# NGD - Ibanez EHB1506MS



## Radau (Jan 15, 2021)

I've had this for about a week now and I'm loving it. I've had the 5 string version for about a year now and I was waiting to see if they were going to do a 6 in matte black, they didn't so here we are.


----------



## jaxadam (Jan 15, 2021)

Holy shit that is nice.


----------



## Radau (Jan 15, 2021)

Recorded some audio real quick.


----------



## profwoot (Jan 15, 2021)

The 5-string version of this is currently in the lead to be my first bass (for hacky recording). Do you find it ergonomic and tonally versatile?


----------



## Radau (Jan 16, 2021)

profwoot said:


> The 5-string version of this is currently in the lead to be my first bass (for hacky recording). Do you find it ergonomic and tonally versatile?


I've got Musicman's and Dingwalls and I find the EHB is the most comfortable out of them, they're super light and they sound great. And I've been playing Musicman for 10 years


----------



## Selkoid (Jan 21, 2021)

Radau said:


> Recorded some audio real quick.




Sounds great dude, what's your signal chain?


----------



## Radau (Jan 22, 2021)

Selkoid said:


> Sounds great dude, what's your signal chain?


That was Bass > Darkglass M900 > UAD Apollo Twin


----------



## Quiet Coil (Jan 22, 2021)

Which level is your 5 string, 1000 or 1500 (or more to the point, Nordy’s or Bart’s)?


----------



## lewis (Jan 23, 2021)

I wish Ibanez just used normal soapbar pickups personally.
But that personal gripe aside of mine, this thing looks stunning!


----------



## Radau (Jan 23, 2021)

Quiet Coil said:


> Which level is your 5 string, 1000 or 1500 (or more to the point, Nordy’s or Bart’s)?


1005


----------



## Quiet Coil (Jan 23, 2021)

Radau said:


> 1005


Thanks.
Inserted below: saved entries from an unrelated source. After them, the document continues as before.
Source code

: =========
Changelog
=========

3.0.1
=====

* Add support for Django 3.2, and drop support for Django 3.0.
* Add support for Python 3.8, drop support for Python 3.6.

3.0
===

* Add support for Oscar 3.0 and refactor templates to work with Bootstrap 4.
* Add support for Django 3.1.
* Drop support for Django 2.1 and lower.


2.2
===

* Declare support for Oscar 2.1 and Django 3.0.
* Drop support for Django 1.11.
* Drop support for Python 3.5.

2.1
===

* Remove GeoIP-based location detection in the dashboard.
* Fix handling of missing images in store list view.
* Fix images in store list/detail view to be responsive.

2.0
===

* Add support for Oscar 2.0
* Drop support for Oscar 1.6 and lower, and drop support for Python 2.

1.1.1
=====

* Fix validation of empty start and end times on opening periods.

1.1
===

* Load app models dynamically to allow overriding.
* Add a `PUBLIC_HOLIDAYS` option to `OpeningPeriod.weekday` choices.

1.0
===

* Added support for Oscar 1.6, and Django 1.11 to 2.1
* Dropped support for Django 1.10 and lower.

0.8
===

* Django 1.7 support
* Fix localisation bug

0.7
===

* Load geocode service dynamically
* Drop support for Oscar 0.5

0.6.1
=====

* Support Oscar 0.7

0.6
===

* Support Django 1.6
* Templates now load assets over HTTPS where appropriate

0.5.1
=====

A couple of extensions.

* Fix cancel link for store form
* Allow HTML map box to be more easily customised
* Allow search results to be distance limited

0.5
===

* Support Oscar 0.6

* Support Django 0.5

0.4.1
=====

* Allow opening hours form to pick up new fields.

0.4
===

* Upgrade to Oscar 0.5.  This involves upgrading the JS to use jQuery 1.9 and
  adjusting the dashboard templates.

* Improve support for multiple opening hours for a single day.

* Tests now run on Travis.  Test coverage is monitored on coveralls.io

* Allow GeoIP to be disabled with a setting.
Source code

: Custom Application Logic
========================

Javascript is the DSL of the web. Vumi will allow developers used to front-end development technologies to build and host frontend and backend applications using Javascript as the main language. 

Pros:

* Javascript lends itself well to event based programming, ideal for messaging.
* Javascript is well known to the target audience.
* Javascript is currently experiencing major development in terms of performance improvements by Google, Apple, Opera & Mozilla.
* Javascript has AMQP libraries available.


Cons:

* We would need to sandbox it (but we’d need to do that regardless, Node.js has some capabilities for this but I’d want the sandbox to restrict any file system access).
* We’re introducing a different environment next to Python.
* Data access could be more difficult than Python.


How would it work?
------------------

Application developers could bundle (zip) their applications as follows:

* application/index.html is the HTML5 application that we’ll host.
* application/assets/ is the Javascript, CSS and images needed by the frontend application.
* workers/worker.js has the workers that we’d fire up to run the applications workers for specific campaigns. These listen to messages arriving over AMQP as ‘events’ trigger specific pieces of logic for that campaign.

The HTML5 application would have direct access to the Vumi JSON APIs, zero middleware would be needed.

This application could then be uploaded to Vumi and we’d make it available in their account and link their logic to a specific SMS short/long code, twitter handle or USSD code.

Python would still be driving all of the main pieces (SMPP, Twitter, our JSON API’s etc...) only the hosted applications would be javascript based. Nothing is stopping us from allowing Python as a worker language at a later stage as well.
How do the Bartolini’s stack up in your opinion?


----------



## Radau (Jan 26, 2021)

Quiet Coil said:


> Thanks. How do the Bartolini’s stack up in your opinion?


They sound great, not sure why people shit on them haha


----------



## HaMMerHeD (Feb 6, 2021)

I've been curious about this bass, and have just ordered one. Thanks for sharing your experience and that video,


----------